The principal question discussed was whether unsevered fructusindustriales passed in a sheriff's deed as a fixture or appurtenance, when it was the lessor's share of a crop. Nowhere in the case does it appear the matter was governed by a statute, and the decision was strictly in accord with the common-law rule. The case cited, while excellent authority on the issue considered, is useless for the purposes of the present case.

It is argued, however, that Clarke v. Cobb, supra, limits the exception of the statute strictly to cases where the rent accrues during the period between the sale and the expiration of the right of redemption, and it is claimed that, as in the present case, the rent did not accrue until after the right of redemption expired and title became perfected in defendant by a sheriff's deed, it does not fall within the language of the exception, and the common-law rule therefore applies. It is true the rent in Clarke v. Cobb, supra, accrued during the period between the sale and the expiration of the right of redemption, and before the sheriff's deed was issued, and the court limited its express holding to such a state of facts.

The reasoning of the case and the language of the statute seem, however, to indicate that the same principle applies when the rent is not due until after the period of redemption expires. On examining the statute carefully, it appears the primary object thereof was to change the old rule that rent could not be apportioned, and that it followed the legal title at the time it was due, to the principle that it was apportionable on the basis of the title at the time it was earned.

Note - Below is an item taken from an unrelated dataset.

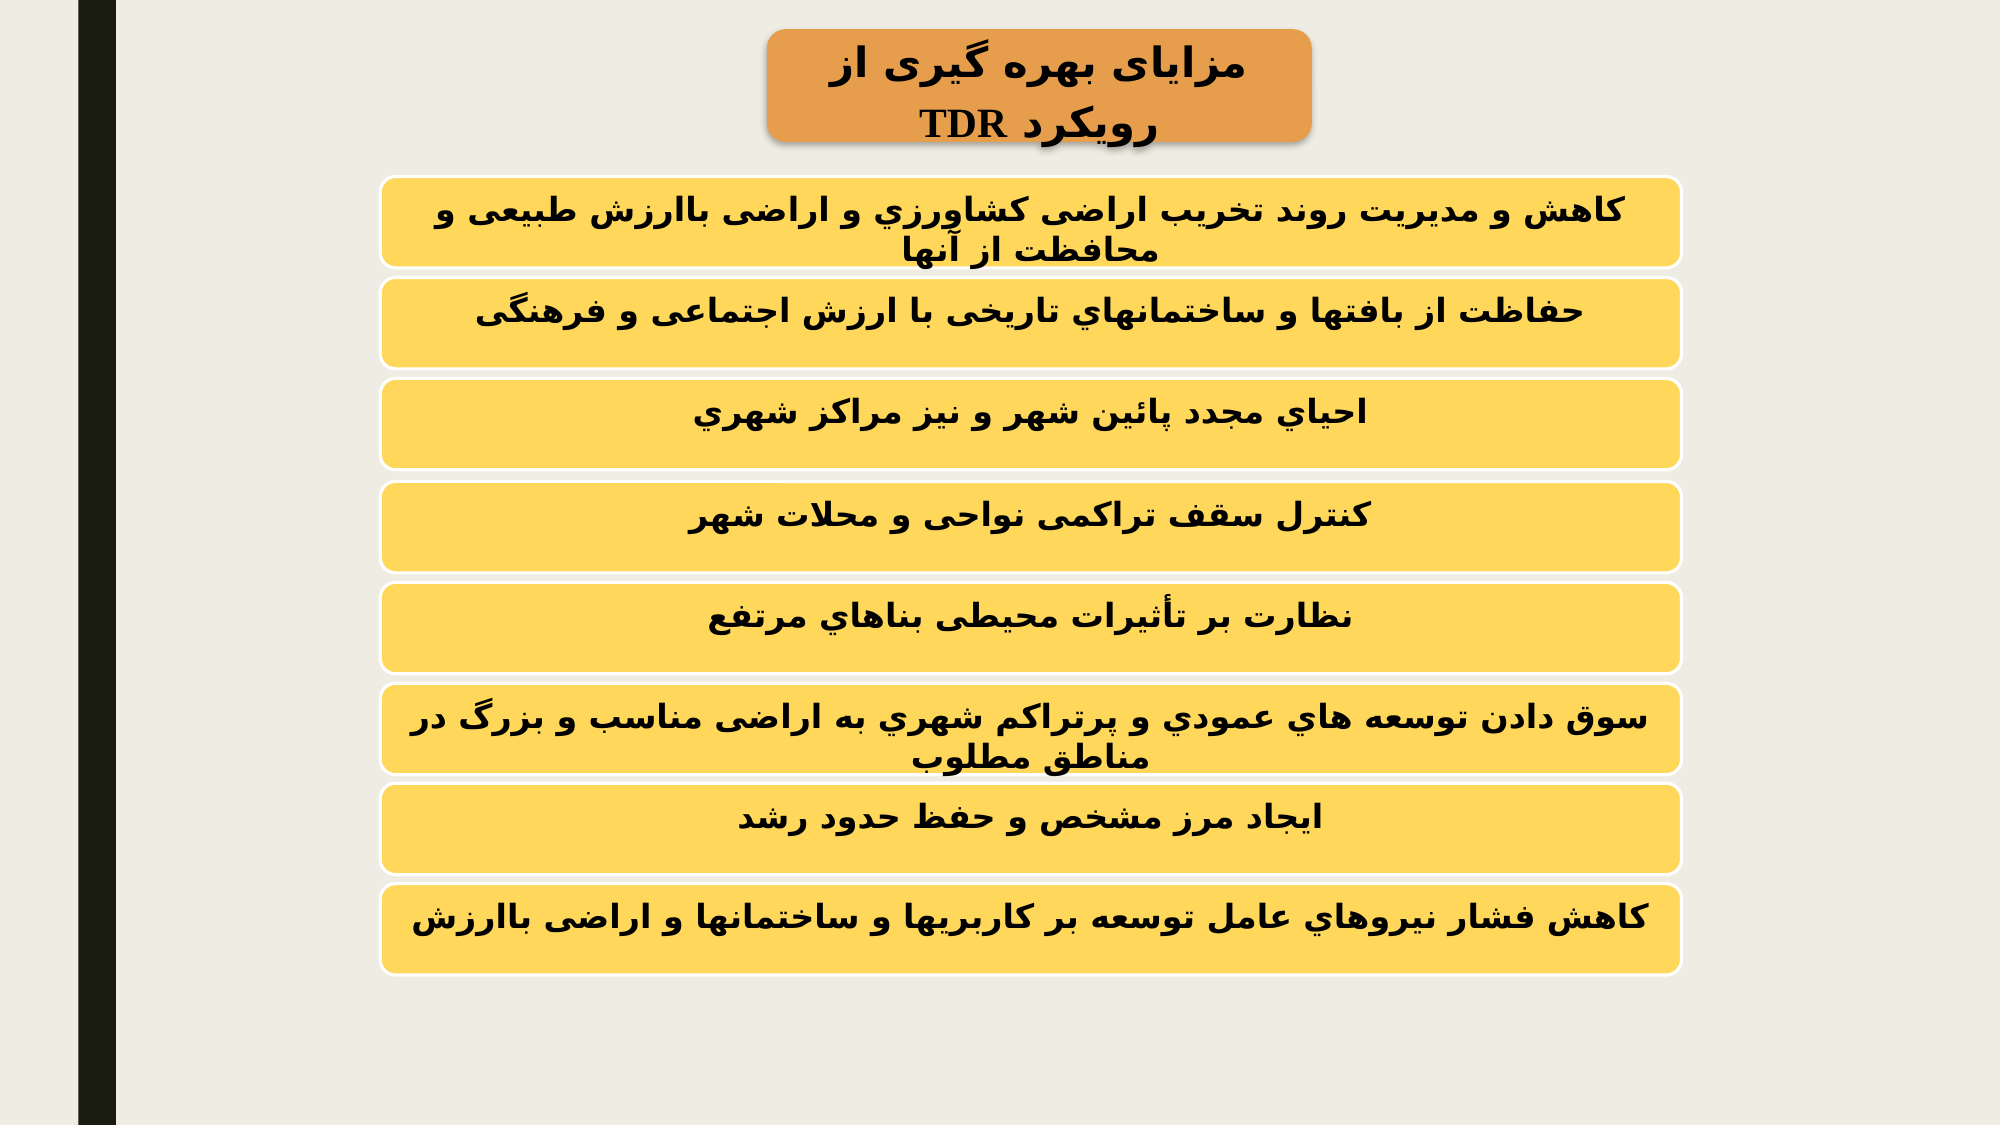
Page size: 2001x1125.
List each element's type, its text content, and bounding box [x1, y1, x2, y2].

Under the law of foreclosure up to the time of the sale of the property, the mortgagor holds both the legal and equitable titles. When the sale is made, the equitable title passes to the purchaser, subject to defeasance *444 by redemption within the statutory period. Duprey v. Moran,4 Cal. 196; Harris v. Mason, 120 Tenn. 668, 25 L.R.A. (N.S.) 1011, 115 S.W. 1146; Mau, Sadler Co. v. Kearney, 143 Cal. 506, 77 P. 411. If there is no redemption, the sheriff's deed completes the legal title of the purchaser. 23 C.J. 730. If a redemptioner appear, the purchaser loses all title, legal and equitable, in the property, which passes to the former. Bagley v. Ward, 37 Cal. 121, 99 Am. Dec. 256. That the legislature intended the earned rent to follow the complete title is shown by the remainder of the statute cited, which provides that, in case of a redemption, the purchaser accounts to the redemptioner for the rents collected during the time the former held the certificate of sale. In other words, while the mortgagor holds both legal and equitable titles, he is entitled to the rent earned; when he loses the equitable title, the earned rent goes to the one who has purchased it, and who presumably will eventually secure the legal title also. Should there be a redemption, however, and both legal and equitable title pass to someone else, that person receives the rent, dating back to the time when the mortgagor no longer held both titles. The rent thus belongs eventually to the ultimate holder of both the legal and equitable titles, according to the time it was earned. This conclusion is in consonance with the language and apparent intent of the statute, and with the dictates of common sense, if we are to assume that rent may ever be apportioned.

We hold, therefore, that the intent of the statute is to apportion the rent in cases of foreclosure of a mortgage to the ultimate holders of both legal and equitable titles, as of the time it was earned, discarding the common-law doctrine that it was to be paid to the legal owner as of the date it was due. Since plaintiffs held both titles to the date of sale, the trial *445 court correctly held they were entitled to their proportionate share of the rent.

The judgment is affirmed.

ROSS, C.J., and McALISTER, J., concur.